→ INPUT FOR THIS TASK
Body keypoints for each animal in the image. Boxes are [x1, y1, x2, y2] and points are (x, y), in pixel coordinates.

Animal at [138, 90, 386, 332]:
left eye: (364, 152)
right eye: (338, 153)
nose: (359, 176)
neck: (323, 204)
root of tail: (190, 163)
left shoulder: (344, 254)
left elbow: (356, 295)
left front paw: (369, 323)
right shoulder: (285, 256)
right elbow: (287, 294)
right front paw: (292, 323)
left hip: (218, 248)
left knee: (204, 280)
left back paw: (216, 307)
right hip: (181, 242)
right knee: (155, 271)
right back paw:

→ WORK TO COMPLETE
Lines holding the string "left" are the answer; copy each one from the listing above.

→ RESPONSE FOR THIS EXERCISE
left eye: (364, 152)
left shoulder: (344, 254)
left elbow: (356, 295)
left front paw: (369, 323)
left hip: (218, 248)
left knee: (204, 280)
left back paw: (216, 307)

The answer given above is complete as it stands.